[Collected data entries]
+--

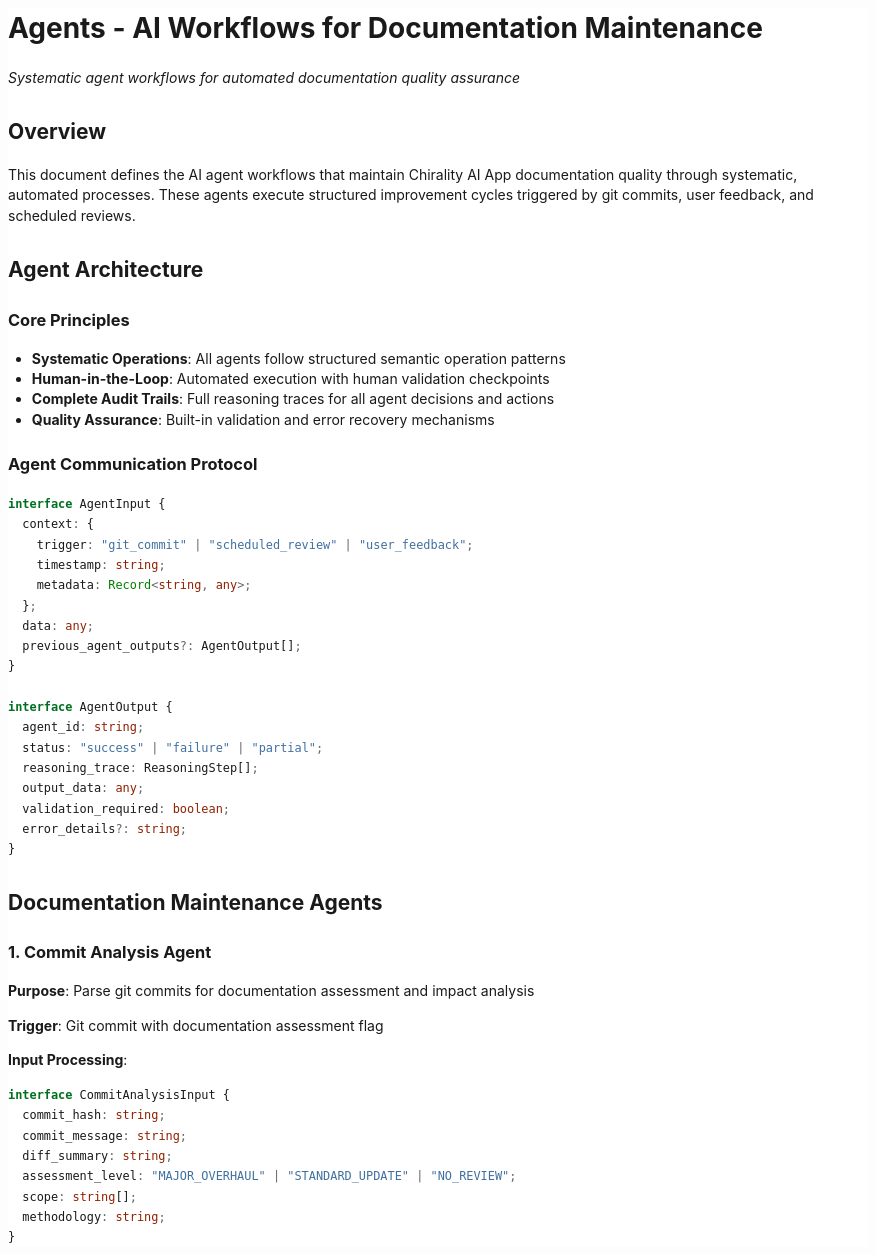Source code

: # Agents - AI Workflows for Documentation Maintenance

*Systematic agent workflows for automated documentation quality assurance*

## Overview

This document defines the AI agent workflows that maintain Chirality AI App documentation quality through systematic, automated processes. These agents execute structured improvement cycles triggered by git commits, user feedback, and scheduled reviews.

## Agent Architecture

### Core Principles
- **Systematic Operations**: All agents follow structured semantic operation patterns
- **Human-in-the-Loop**: Automated execution with human validation checkpoints
- **Complete Audit Trails**: Full reasoning traces for all agent decisions and actions
- **Quality Assurance**: Built-in validation and error recovery mechanisms

### Agent Communication Protocol
```typescript
interface AgentInput {
  context: {
    trigger: "git_commit" | "scheduled_review" | "user_feedback";
    timestamp: string;
    metadata: Record<string, any>;
  };
  data: any;
  previous_agent_outputs?: AgentOutput[];
}

interface AgentOutput {
  agent_id: string;
  status: "success" | "failure" | "partial";
  reasoning_trace: ReasoningStep[];
  output_data: any;
  validation_required: boolean;
  error_details?: string;
}
```

## Documentation Maintenance Agents

### 1. Commit Analysis Agent

**Purpose**: Parse git commits for documentation assessment and impact analysis

**Trigger**: Git commit with documentation assessment flag

**Input Processing**:
```typescript
interface CommitAnalysisInput {
  commit_hash: string;
  commit_message: string;
  diff_summary: string;
  assessment_level: "MAJOR_OVERHAUL" | "STANDARD_UPDATE" | "NO_REVIEW";
  scope: string[];
  methodology: string;
}
```
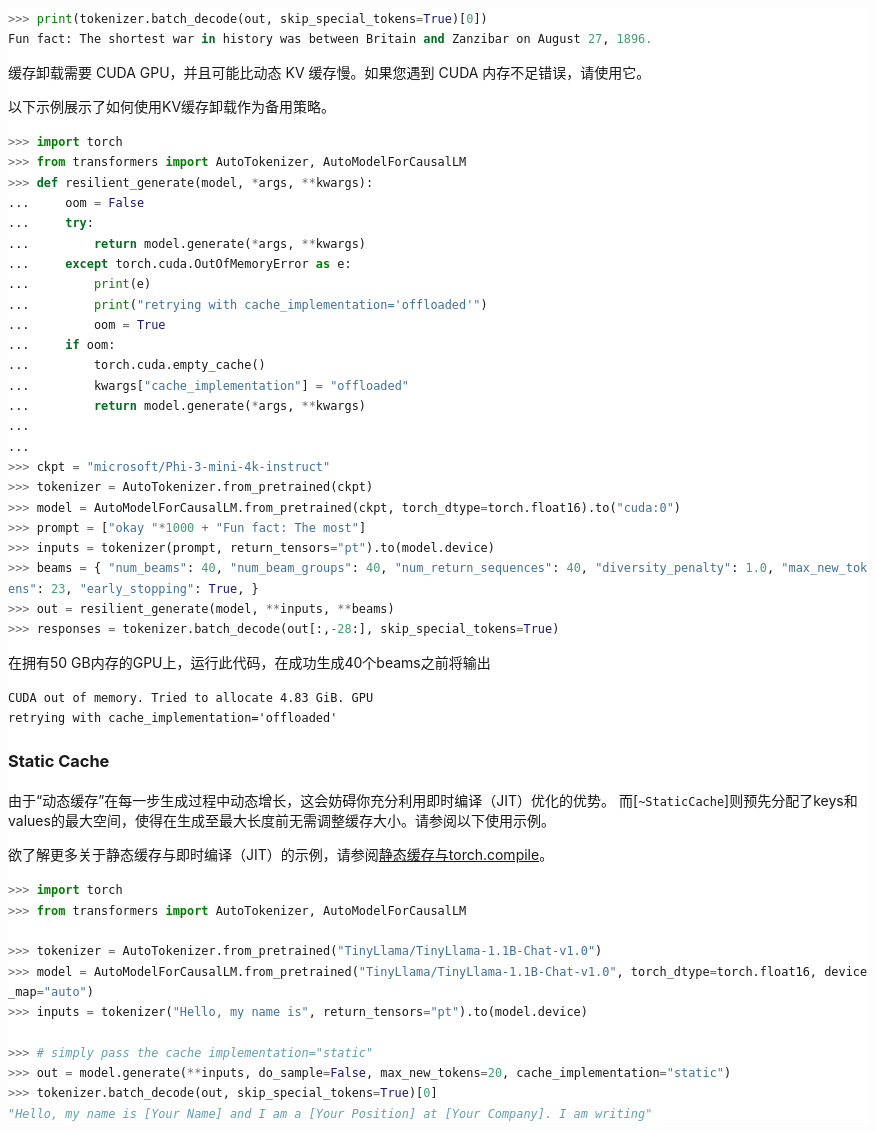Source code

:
 ```python
>>> print(tokenizer.batch_decode(out, skip_special_tokens=True)[0])
Fun fact: The shortest war in history was between Britain and Zanzibar on August 27, 1896.
```

<Tip warning={true}>

缓存卸载需要 CUDA GPU，并且可能比动态 KV 缓存慢。如果您遇到 CUDA 内存不足错误，请使用它。

</Tip>

以下示例展示了如何使用KV缓存卸载作为备用策略。
```python
>>> import torch
>>> from transformers import AutoTokenizer, AutoModelForCausalLM
>>> def resilient_generate(model, *args, **kwargs):
...     oom = False
...     try:
...         return model.generate(*args, **kwargs)
...     except torch.cuda.OutOfMemoryError as e:
...         print(e)
...         print("retrying with cache_implementation='offloaded'")
...         oom = True
...     if oom:
...         torch.cuda.empty_cache()
...         kwargs["cache_implementation"] = "offloaded"
...         return model.generate(*args, **kwargs)
...
...
>>> ckpt = "microsoft/Phi-3-mini-4k-instruct"
>>> tokenizer = AutoTokenizer.from_pretrained(ckpt)
>>> model = AutoModelForCausalLM.from_pretrained(ckpt, torch_dtype=torch.float16).to("cuda:0")
>>> prompt = ["okay "*1000 + "Fun fact: The most"]
>>> inputs = tokenizer(prompt, return_tensors="pt").to(model.device)
>>> beams = { "num_beams": 40, "num_beam_groups": 40, "num_return_sequences": 40, "diversity_penalty": 1.0, "max_new_tokens": 23, "early_stopping": True, }
>>> out = resilient_generate(model, **inputs, **beams)
>>> responses = tokenizer.batch_decode(out[:,-28:], skip_special_tokens=True)
```

在拥有50 GB内存的GPU上，运行此代码，在成功生成40个beams之前将输出
```
CUDA out of memory. Tried to allocate 4.83 GiB. GPU
retrying with cache_implementation='offloaded'
```

### Static Cache

由于“动态缓存”在每一步生成过程中动态增长，这会妨碍你充分利用即时编译（JIT）优化的优势。
而[`~StaticCache`]则预先分配了keys和values的最大空间，使得在生成至最大长度前无需调整缓存大小。请参阅以下使用示例。

欲了解更多关于静态缓存与即时编译（JIT）的示例，请参阅[静态缓存与torch.compile](./llm_optims#static-kv-cache-and-torchcompile)。

```python
>>> import torch
>>> from transformers import AutoTokenizer, AutoModelForCausalLM

>>> tokenizer = AutoTokenizer.from_pretrained("TinyLlama/TinyLlama-1.1B-Chat-v1.0")
>>> model = AutoModelForCausalLM.from_pretrained("TinyLlama/TinyLlama-1.1B-Chat-v1.0", torch_dtype=torch.float16, device_map="auto")
>>> inputs = tokenizer("Hello, my name is", return_tensors="pt").to(model.device)

>>> # simply pass the cache implementation="static"
>>> out = model.generate(**inputs, do_sample=False, max_new_tokens=20, cache_implementation="static")
>>> tokenizer.batch_decode(out, skip_special_tokens=True)[0]
"Hello, my name is [Your Name] and I am a [Your Position] at [Your Company]. I am writing"
```
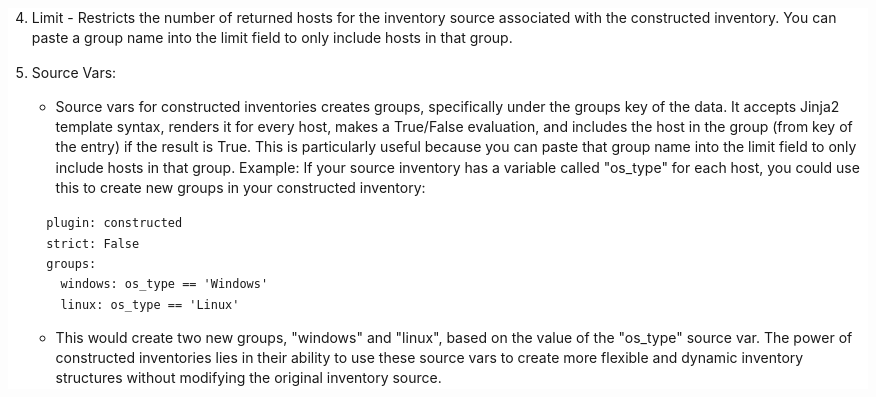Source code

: 4. Limit - Restricts the number of returned hosts for the inventory source associated with the constructed inventory. You can paste a group name into the limit field to only include hosts in that group. 

5. Source Vars:

    * Source vars for constructed inventories creates groups, specifically under the groups key of the data. It accepts Jinja2 template syntax, renders it for every host, makes a True/False evaluation, and includes the host in the group (from key of the entry) if the result is True. This is particularly useful because you can paste that group name into the limit field to only include hosts in that group. 
    Example:  If your source inventory has a variable called "os_type" for each host, you could use this to create new groups in your constructed inventory: 

    ```
      plugin: constructed
      strict: False
      groups:
        windows: os_type == 'Windows'
        linux: os_type == 'Linux'
    ```
    * This would create two new groups, "windows" and "linux", based on the value of the "os_type" source var.
    The power of constructed inventories lies in their ability to use these source vars to create more flexible and dynamic inventory structures without modifying the original inventory source.


  
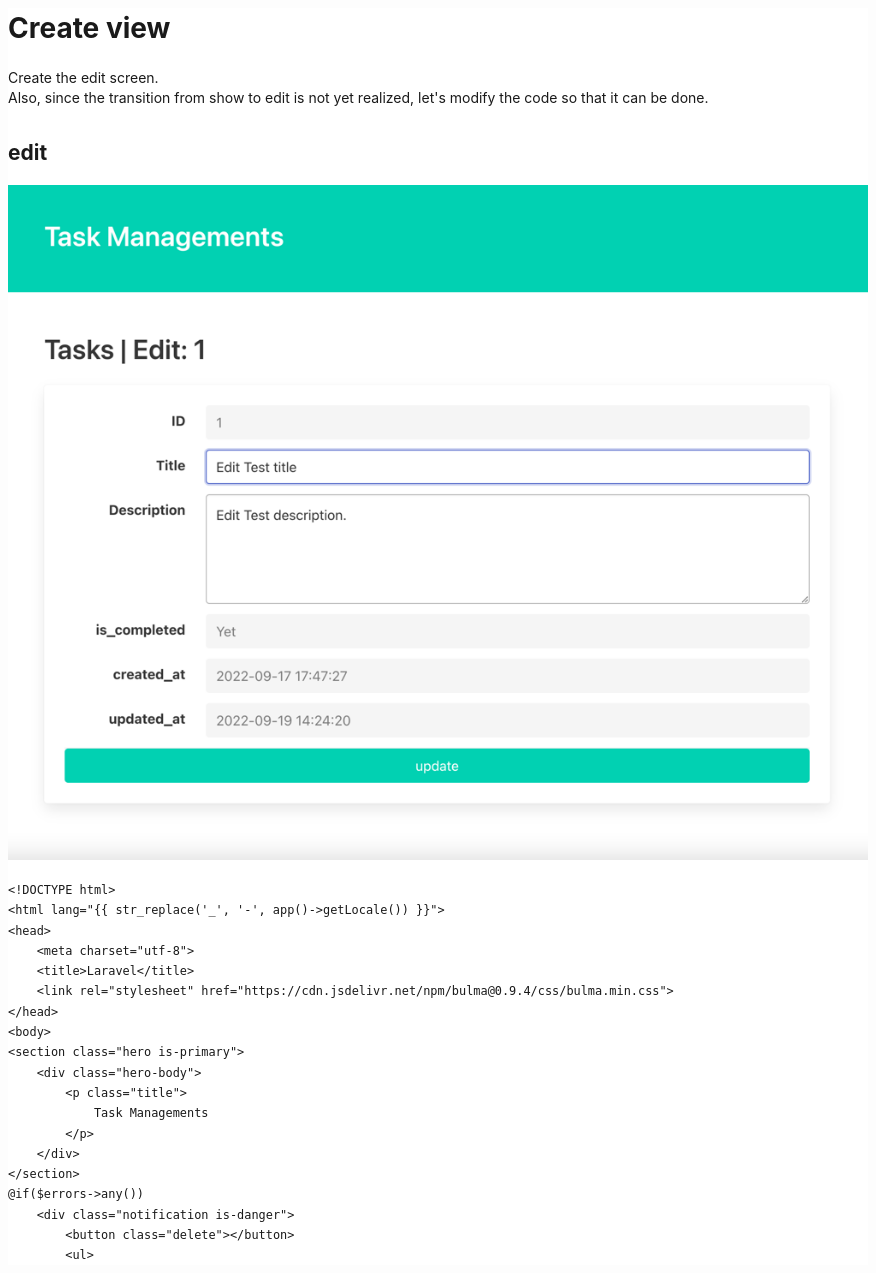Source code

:# Create view
Create the edit screen.  
Also, since the transition from show to edit is not yet realized, let's modify the code so that it can be done.  

## edit 
![Change screen](./images/view-edit.png)
``` 
<!DOCTYPE html>
<html lang="{{ str_replace('_', '-', app()->getLocale()) }}">
<head>
    <meta charset="utf-8">
    <title>Laravel</title>
    <link rel="stylesheet" href="https://cdn.jsdelivr.net/npm/bulma@0.9.4/css/bulma.min.css">
</head>
<body>
<section class="hero is-primary">
    <div class="hero-body">
        <p class="title">
            Task Managements
        </p>
    </div>
</section>
@if($errors->any())
    <div class="notification is-danger">
        <button class="delete"></button>
        <ul>
```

+--

§ **REQUIREMENT**: I would like the data copied exactly as it stands, with no pictures included.

§ **YOUR SOLUTION**:
Source code

: # Agents - AI Workflows for Documentation Maintenance

*Systematic agent workflows for automated documentation quality assurance*

## Overview

This document defines the AI agent workflows that maintain Chirality AI App documentation quality through systematic, automated processes. These agents execute structured improvement cycles triggered by git commits, user feedback, and scheduled reviews.

## Agent Architecture

### Core Principles
- **Systematic Operations**: All agents follow structured semantic operation patterns
- **Human-in-the-Loop**: Automated execution with human validation checkpoints
- **Complete Audit Trails**: Full reasoning traces for all agent decisions and actions
- **Quality Assurance**: Built-in validation and error recovery mechanisms

### Agent Communication Protocol
```typescript
interface AgentInput {
  context: {
    trigger: "git_commit" | "scheduled_review" | "user_feedback";
    timestamp: string;
    metadata: Record<string, any>;
  };
  data: any;
  previous_agent_outputs?: AgentOutput[];
}

interface AgentOutput {
  agent_id: string;
  status: "success" | "failure" | "partial";
  reasoning_trace: ReasoningStep[];
  output_data: any;
  validation_required: boolean;
  error_details?: string;
}
```

## Documentation Maintenance Agents

### 1. Commit Analysis Agent

**Purpose**: Parse git commits for documentation assessment and impact analysis

**Trigger**: Git commit with documentation assessment flag

**Input Processing**:
```typescript
interface CommitAnalysisInput {
  commit_hash: string;
  commit_message: string;
  diff_summary: string;
  assessment_level: "MAJOR_OVERHAUL" | "STANDARD_UPDATE" | "NO_REVIEW";
  scope: string[];
  methodology: string;
}
```
Source code

:
 ```python
>>> print(tokenizer.batch_decode(out, skip_special_tokens=True)[0])
Fun fact: The shortest war in history was between Britain and Zanzibar on August 27, 1896.
```

<Tip warning={true}>

缓存卸载需要 CUDA GPU，并且可能比动态 KV 缓存慢。如果您遇到 CUDA 内存不足错误，请使用它。

</Tip>

以下示例展示了如何使用KV缓存卸载作为备用策略。
```python
>>> import torch
>>> from transformers import AutoTokenizer, AutoModelForCausalLM
>>> def resilient_generate(model, *args, **kwargs):
...     oom = False
...     try:
...         return model.generate(*args, **kwargs)
...     except torch.cuda.OutOfMemoryError as e:
...         print(e)
...         print("retrying with cache_implementation='offloaded'")
...         oom = True
...     if oom:
...         torch.cuda.empty_cache()
...         kwargs["cache_implementation"] = "offloaded"
...         return model.generate(*args, **kwargs)
...
...
>>> ckpt = "microsoft/Phi-3-mini-4k-instruct"
>>> tokenizer = AutoTokenizer.from_pretrained(ckpt)
>>> model = AutoModelForCausalLM.from_pretrained(ckpt, torch_dtype=torch.float16).to("cuda:0")
>>> prompt = ["okay "*1000 + "Fun fact: The most"]
>>> inputs = tokenizer(prompt, return_tensors="pt").to(model.device)
>>> beams = { "num_beams": 40, "num_beam_groups": 40, "num_return_sequences": 40, "diversity_penalty": 1.0, "max_new_tokens": 23, "early_stopping": True, }
>>> out = resilient_generate(model, **inputs, **beams)
>>> responses = tokenizer.batch_decode(out[:,-28:], skip_special_tokens=True)
```

在拥有50 GB内存的GPU上，运行此代码，在成功生成40个beams之前将输出
```
CUDA out of memory. Tried to allocate 4.83 GiB. GPU
retrying with cache_implementation='offloaded'
```

### Static Cache

由于“动态缓存”在每一步生成过程中动态增长，这会妨碍你充分利用即时编译（JIT）优化的优势。
而[`~StaticCache`]则预先分配了keys和values的最大空间，使得在生成至最大长度前无需调整缓存大小。请参阅以下使用示例。

欲了解更多关于静态缓存与即时编译（JIT）的示例，请参阅[静态缓存与torch.compile](./llm_optims#static-kv-cache-and-torchcompile)。

```python
>>> import torch
>>> from transformers import AutoTokenizer, AutoModelForCausalLM

>>> tokenizer = AutoTokenizer.from_pretrained("TinyLlama/TinyLlama-1.1B-Chat-v1.0")
>>> model = AutoModelForCausalLM.from_pretrained("TinyLlama/TinyLlama-1.1B-Chat-v1.0", torch_dtype=torch.float16, device_map="auto")
>>> inputs = tokenizer("Hello, my name is", return_tensors="pt").to(model.device)

>>> # simply pass the cache implementation="static"
>>> out = model.generate(**inputs, do_sample=False, max_new_tokens=20, cache_implementation="static")
>>> tokenizer.batch_decode(out, skip_special_tokens=True)[0]
"Hello, my name is [Your Name] and I am a [Your Position] at [Your Company]. I am writing"
```
Source code

: 4. Limit - Restricts the number of returned hosts for the inventory source associated with the constructed inventory. You can paste a group name into the limit field to only include hosts in that group. 

5. Source Vars:

    * Source vars for constructed inventories creates groups, specifically under the groups key of the data. It accepts Jinja2 template syntax, renders it for every host, makes a True/False evaluation, and includes the host in the group (from key of the entry) if the result is True. This is particularly useful because you can paste that group name into the limit field to only include hosts in that group. 
    Example:  If your source inventory has a variable called "os_type" for each host, you could use this to create new groups in your constructed inventory: 

    ```
      plugin: constructed
      strict: False
      groups:
        windows: os_type == 'Windows'
        linux: os_type == 'Linux'
    ```
    * This would create two new groups, "windows" and "linux", based on the value of the "os_type" source var.
    The power of constructed inventories lies in their ability to use these source vars to create more flexible and dynamic inventory structures without modifying the original inventory source.


  
Source code

:# Create view
Create the edit screen.  
Also, since the transition from show to edit is not yet realized, let's modify the code so that it can be done.  

## edit 
![Change screen](./images/view-edit.png)
``` 
<!DOCTYPE html>
<html lang="{{ str_replace('_', '-', app()->getLocale()) }}">
<head>
    <meta charset="utf-8">
    <title>Laravel</title>
    <link rel="stylesheet" href="https://cdn.jsdelivr.net/npm/bulma@0.9.4/css/bulma.min.css">
</head>
<body>
<section class="hero is-primary">
    <div class="hero-body">
        <p class="title">
            Task Managements
        </p>
    </div>
</section>
@if($errors->any())
    <div class="notification is-danger">
        <button class="delete"></button>
        <ul>
```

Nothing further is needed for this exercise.